WHAT TO PRODUCE: Could you filter the data below down to the lines that hold the word "Balance"?

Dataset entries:
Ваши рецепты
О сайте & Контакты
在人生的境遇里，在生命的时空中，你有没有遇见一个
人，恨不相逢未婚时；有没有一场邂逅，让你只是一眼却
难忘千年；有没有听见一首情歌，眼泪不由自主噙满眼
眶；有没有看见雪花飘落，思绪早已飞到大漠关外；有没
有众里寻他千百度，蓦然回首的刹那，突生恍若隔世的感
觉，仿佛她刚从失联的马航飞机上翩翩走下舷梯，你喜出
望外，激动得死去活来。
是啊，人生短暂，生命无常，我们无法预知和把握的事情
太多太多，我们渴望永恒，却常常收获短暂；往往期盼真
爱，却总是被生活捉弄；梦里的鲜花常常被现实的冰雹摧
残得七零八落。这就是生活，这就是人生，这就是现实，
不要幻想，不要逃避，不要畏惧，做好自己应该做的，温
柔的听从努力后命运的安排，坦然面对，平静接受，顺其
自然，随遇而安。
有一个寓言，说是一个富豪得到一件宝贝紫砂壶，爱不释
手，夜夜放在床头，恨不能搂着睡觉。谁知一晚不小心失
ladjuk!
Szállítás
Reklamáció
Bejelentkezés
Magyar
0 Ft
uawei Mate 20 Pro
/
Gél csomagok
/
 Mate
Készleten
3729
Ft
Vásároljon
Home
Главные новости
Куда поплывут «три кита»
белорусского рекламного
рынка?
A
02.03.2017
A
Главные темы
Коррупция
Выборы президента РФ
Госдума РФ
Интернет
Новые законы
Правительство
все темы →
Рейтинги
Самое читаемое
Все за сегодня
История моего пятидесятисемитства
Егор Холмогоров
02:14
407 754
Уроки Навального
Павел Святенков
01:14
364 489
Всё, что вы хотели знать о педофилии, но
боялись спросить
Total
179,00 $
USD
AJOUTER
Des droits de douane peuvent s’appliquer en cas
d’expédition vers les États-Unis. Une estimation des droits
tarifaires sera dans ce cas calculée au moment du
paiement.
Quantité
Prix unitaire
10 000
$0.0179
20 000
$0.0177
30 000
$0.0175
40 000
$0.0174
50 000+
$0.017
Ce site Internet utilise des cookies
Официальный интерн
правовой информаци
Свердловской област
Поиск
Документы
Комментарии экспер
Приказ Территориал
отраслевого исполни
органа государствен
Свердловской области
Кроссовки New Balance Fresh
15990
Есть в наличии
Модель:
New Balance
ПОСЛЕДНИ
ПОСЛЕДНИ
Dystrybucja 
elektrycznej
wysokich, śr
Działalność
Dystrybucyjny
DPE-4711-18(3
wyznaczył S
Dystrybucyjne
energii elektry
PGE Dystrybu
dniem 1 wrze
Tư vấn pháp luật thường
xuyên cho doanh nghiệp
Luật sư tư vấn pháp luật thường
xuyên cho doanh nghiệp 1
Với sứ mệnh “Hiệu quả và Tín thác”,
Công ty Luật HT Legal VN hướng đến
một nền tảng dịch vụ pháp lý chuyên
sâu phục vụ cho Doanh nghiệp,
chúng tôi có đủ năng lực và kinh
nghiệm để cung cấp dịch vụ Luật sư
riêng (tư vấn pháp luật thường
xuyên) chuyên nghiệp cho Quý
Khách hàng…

...

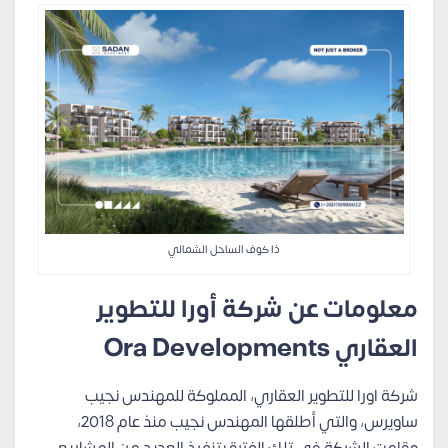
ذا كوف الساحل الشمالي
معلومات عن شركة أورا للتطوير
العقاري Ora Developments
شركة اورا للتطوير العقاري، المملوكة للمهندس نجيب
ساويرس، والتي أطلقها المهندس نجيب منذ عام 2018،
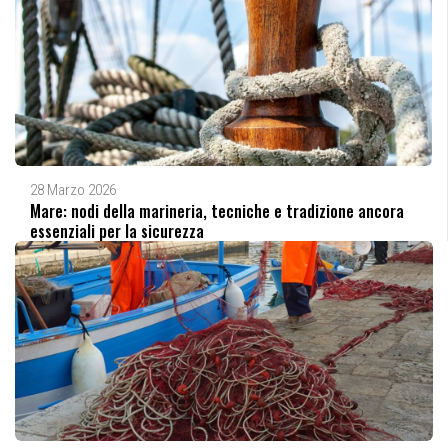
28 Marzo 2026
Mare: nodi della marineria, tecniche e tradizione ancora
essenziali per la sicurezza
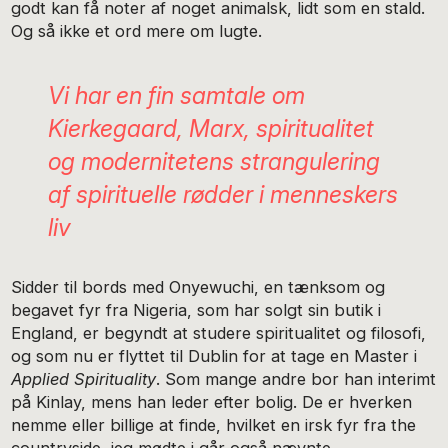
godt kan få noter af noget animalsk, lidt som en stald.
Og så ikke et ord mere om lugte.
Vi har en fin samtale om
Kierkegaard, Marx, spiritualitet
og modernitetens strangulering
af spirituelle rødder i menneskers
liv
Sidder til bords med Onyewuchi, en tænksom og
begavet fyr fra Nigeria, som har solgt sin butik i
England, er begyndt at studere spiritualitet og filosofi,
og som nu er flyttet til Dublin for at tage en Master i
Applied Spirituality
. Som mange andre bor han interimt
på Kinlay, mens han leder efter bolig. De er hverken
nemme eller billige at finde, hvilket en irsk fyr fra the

* * *

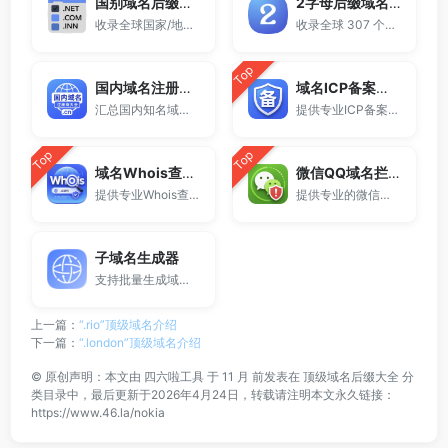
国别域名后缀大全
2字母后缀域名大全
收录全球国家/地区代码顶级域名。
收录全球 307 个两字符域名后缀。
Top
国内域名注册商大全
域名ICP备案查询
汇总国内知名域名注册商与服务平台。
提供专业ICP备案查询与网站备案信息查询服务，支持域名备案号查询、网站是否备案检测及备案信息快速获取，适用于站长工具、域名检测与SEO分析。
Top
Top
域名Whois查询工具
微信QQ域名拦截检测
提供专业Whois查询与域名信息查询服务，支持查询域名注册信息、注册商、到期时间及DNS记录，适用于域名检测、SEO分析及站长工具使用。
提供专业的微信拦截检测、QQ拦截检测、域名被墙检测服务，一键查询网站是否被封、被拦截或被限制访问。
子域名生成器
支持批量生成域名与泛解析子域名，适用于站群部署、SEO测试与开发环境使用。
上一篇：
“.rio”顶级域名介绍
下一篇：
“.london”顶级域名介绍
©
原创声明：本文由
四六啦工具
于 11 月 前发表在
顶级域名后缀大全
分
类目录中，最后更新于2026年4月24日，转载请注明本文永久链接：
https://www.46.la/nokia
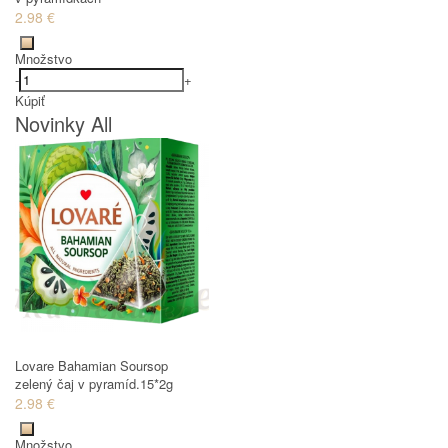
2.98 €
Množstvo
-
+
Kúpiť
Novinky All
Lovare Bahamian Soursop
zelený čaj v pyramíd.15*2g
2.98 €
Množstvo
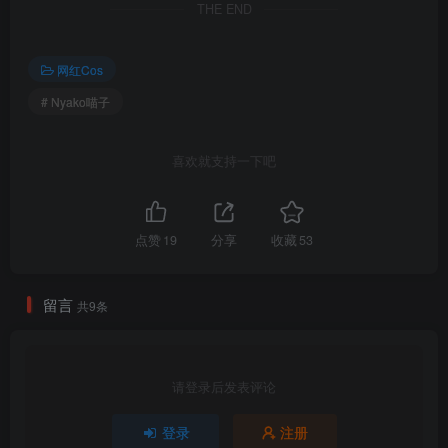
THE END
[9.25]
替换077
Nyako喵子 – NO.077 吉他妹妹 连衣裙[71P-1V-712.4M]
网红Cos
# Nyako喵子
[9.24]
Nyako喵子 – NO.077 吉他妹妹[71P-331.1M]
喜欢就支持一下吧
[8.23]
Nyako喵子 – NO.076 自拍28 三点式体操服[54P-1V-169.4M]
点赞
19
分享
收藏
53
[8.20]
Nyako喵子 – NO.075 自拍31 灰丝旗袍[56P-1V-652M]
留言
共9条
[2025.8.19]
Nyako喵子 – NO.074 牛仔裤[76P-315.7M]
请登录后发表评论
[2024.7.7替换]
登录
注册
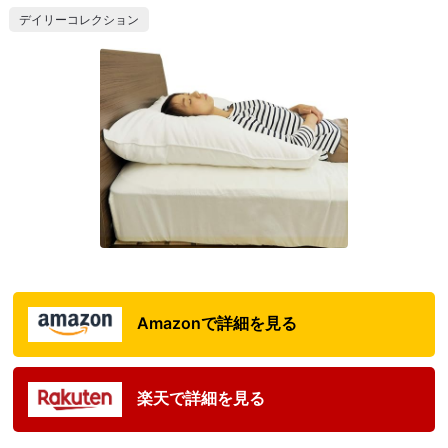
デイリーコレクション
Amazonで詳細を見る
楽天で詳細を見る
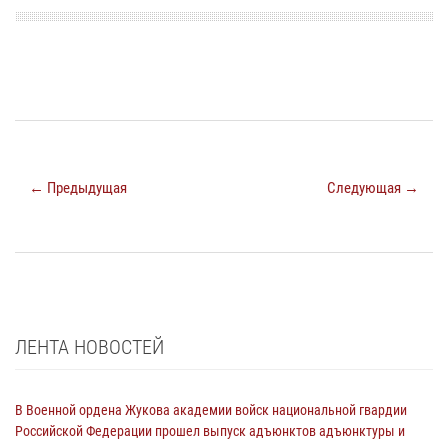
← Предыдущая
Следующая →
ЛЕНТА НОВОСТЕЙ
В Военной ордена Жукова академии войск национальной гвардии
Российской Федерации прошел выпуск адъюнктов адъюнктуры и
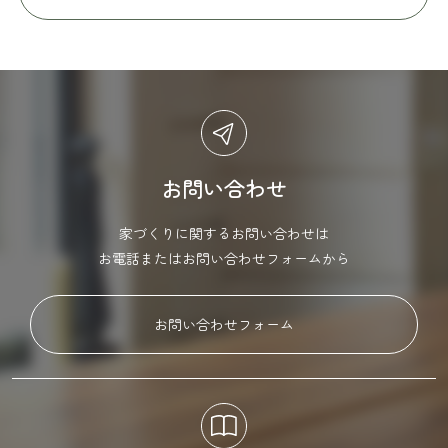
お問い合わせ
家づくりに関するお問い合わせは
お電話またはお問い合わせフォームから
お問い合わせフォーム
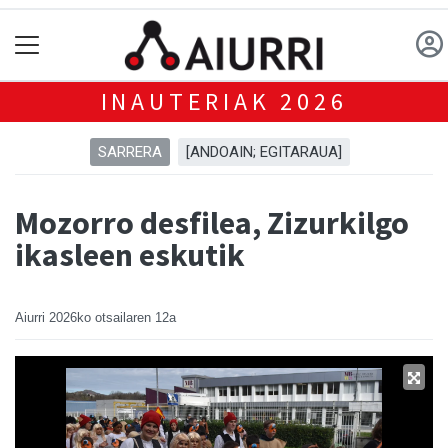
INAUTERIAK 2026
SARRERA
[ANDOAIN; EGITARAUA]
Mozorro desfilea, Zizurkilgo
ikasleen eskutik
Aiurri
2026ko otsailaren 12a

RESULT FOR THIS TASK:
Кроссовки New Balance Fresh
New Balance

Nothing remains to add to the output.